With runners on first and second, or the bases loaded, AND with less than two outs, if the batter hits a fly ball that can be caught by an infielder with ordinary effort, the batter is out. If it were not for that rule, wily infielders could try for an easy double play by letting the ball drop untouched to the ground, then throwing for a force out at third base, with the relay catching another runner before he reaches his base.

Knowing the rule isn't enough. Umpires must follow proper mechanics when making the call. In fact, this is one of the few instances where some of the field mechanics are incorporated into the actual rules language.

When the ball has reached its highest point, the umpire says "Infield Fly, the batter is out."

The umpire should not rush to judgment. On windy days, a ball that starts out as an infield fly might end up deep in the outfield. Or, a ball that seems headed for the outfield might end up being easily caught by an infielder.

Remember, the runners will be hanging around near the bases anyway.

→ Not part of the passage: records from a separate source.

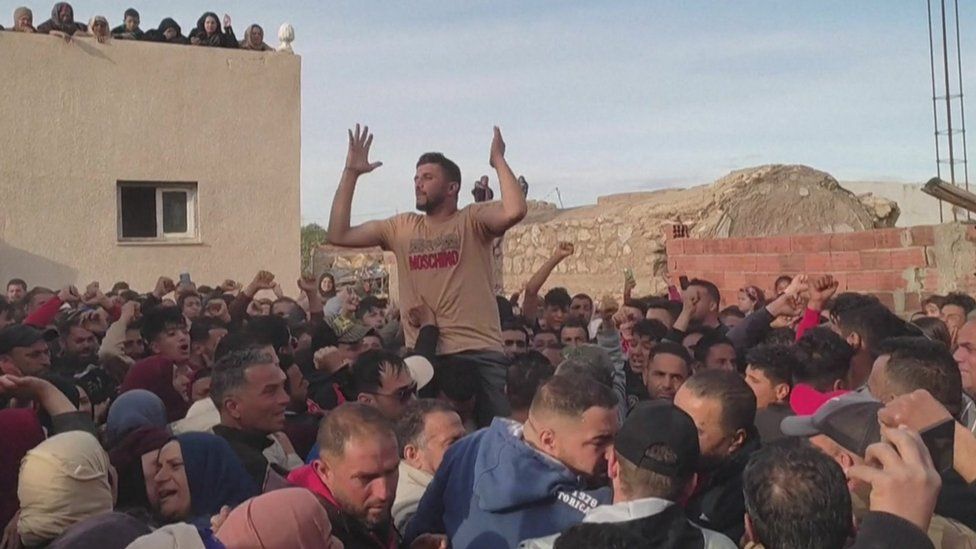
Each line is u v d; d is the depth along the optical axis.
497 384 5.71
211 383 4.35
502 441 3.64
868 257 11.30
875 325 5.18
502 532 3.48
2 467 3.86
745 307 10.40
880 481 2.53
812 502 2.63
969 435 3.03
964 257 10.45
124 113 13.83
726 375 3.83
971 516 3.30
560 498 3.46
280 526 2.87
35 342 5.64
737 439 3.72
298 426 5.23
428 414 4.28
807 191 15.28
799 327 6.69
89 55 13.60
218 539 2.89
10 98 13.21
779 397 4.71
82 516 3.26
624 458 3.06
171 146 14.10
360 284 19.66
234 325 7.15
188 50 14.17
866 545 2.46
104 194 13.73
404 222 5.93
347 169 5.93
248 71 14.52
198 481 3.79
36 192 13.38
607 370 5.21
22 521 3.26
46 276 13.44
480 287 5.75
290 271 14.83
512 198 5.52
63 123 13.51
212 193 14.35
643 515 2.94
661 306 8.75
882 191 21.06
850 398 3.51
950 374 3.76
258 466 4.05
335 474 3.47
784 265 12.34
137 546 2.79
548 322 9.16
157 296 10.22
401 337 7.84
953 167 13.24
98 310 7.84
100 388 5.61
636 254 15.41
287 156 14.78
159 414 4.34
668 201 16.09
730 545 3.04
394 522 4.02
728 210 14.78
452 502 3.72
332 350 6.00
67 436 3.35
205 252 14.32
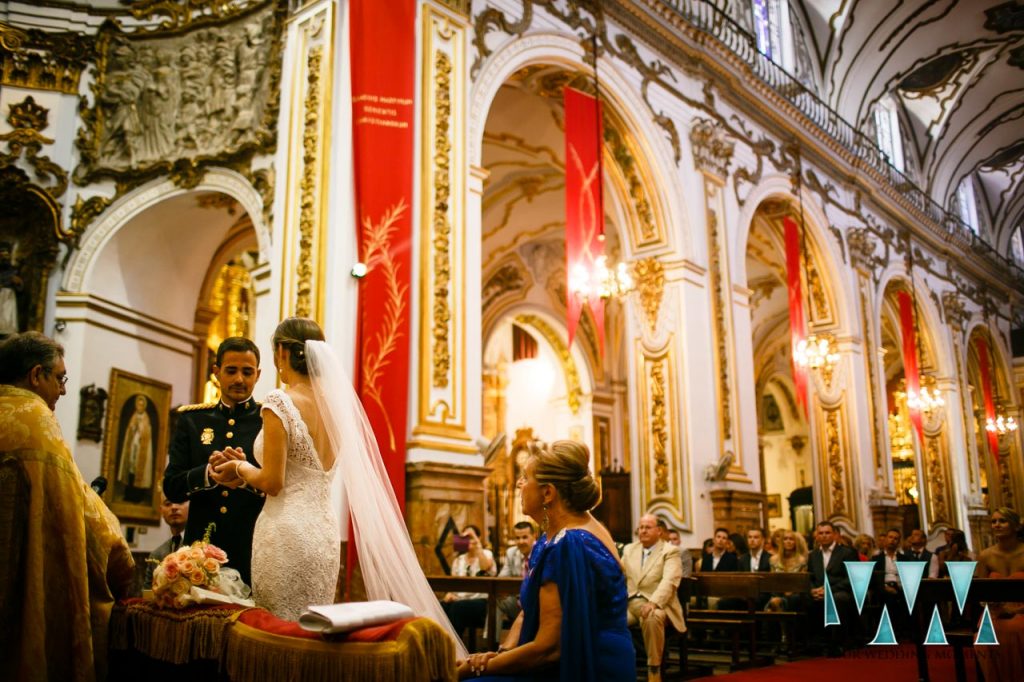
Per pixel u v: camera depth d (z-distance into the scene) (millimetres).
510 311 19156
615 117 12117
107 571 3250
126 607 3090
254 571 3068
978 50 20000
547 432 21641
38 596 2779
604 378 21453
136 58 10188
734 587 7965
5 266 9648
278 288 8258
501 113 13422
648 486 12305
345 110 8391
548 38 10797
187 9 10172
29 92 10070
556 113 13211
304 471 3148
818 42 18156
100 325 9766
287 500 3100
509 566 8688
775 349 24953
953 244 23062
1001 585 5727
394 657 2535
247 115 9414
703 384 12422
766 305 23656
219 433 3785
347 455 3309
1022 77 21203
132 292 10250
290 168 8555
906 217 20703
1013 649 5559
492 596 6703
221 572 3158
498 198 16656
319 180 8258
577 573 2904
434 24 9117
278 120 9039
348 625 2570
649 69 12633
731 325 13219
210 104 9703
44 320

Since the purpose of the rule is not to give the defense a cheap out, and to prevent the offense from hitting into a cheap double play, wait until you're certain the ball can be caught with ordinary effort.

If the fly is coming down near the foul line, the umpires must say: "Infield Fly, the batter is out, if fair."

enerally speaking, any umpire can determine the status of any potential infield fly and his partner should echo the call and signal after his partner has made his judgment.